■ Set problem ■
Reproduce, word for word, the material from the line containing "Look at this image. Outline small bowel." through the end of the material, with both of those lines included.

——

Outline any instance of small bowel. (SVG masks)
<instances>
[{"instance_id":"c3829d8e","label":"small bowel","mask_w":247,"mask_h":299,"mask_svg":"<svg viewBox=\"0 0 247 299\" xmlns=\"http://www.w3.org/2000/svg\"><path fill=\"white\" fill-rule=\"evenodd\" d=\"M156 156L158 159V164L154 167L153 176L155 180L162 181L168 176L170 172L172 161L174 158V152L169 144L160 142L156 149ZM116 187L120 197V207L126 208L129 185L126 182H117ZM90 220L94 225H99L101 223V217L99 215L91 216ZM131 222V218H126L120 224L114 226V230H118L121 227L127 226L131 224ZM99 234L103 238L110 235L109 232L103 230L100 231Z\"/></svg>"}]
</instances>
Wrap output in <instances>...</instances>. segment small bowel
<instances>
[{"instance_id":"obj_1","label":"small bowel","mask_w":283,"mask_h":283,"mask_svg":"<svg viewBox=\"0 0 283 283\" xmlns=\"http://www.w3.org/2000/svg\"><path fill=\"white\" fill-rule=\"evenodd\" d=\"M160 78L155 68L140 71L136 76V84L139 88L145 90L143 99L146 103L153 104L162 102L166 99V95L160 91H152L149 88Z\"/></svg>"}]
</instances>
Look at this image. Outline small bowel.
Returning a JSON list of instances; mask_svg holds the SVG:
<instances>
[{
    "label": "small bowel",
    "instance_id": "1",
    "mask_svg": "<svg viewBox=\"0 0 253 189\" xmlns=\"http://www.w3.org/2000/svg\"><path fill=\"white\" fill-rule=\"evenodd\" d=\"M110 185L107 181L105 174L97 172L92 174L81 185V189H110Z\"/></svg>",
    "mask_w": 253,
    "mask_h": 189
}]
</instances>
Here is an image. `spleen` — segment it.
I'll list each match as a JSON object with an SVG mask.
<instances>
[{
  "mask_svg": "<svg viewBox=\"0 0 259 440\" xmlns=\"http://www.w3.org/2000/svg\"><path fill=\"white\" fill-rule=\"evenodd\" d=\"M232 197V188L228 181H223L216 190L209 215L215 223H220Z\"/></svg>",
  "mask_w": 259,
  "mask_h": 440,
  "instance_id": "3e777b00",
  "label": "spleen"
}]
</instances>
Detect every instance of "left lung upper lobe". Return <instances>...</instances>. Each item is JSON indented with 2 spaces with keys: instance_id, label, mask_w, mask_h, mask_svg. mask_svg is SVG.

——

■ Right answer ■
Look at this image. Outline small bowel.
Returning a JSON list of instances; mask_svg holds the SVG:
<instances>
[{
    "label": "small bowel",
    "instance_id": "1",
    "mask_svg": "<svg viewBox=\"0 0 253 189\" xmlns=\"http://www.w3.org/2000/svg\"><path fill=\"white\" fill-rule=\"evenodd\" d=\"M110 185L107 181L105 174L97 172L92 174L81 185V189H110Z\"/></svg>",
    "mask_w": 253,
    "mask_h": 189
}]
</instances>
Here is an image. `spleen` — segment it.
I'll list each match as a JSON object with an SVG mask.
<instances>
[{
  "mask_svg": "<svg viewBox=\"0 0 259 440\" xmlns=\"http://www.w3.org/2000/svg\"><path fill=\"white\" fill-rule=\"evenodd\" d=\"M232 197V188L228 181H223L216 190L209 215L215 223H220Z\"/></svg>",
  "mask_w": 259,
  "mask_h": 440,
  "instance_id": "3e777b00",
  "label": "spleen"
}]
</instances>
Detect every instance of "left lung upper lobe". Return <instances>...</instances>. Each item is JSON indented with 2 spaces with keys: instance_id, label, mask_w, mask_h, mask_svg. mask_svg is SVG.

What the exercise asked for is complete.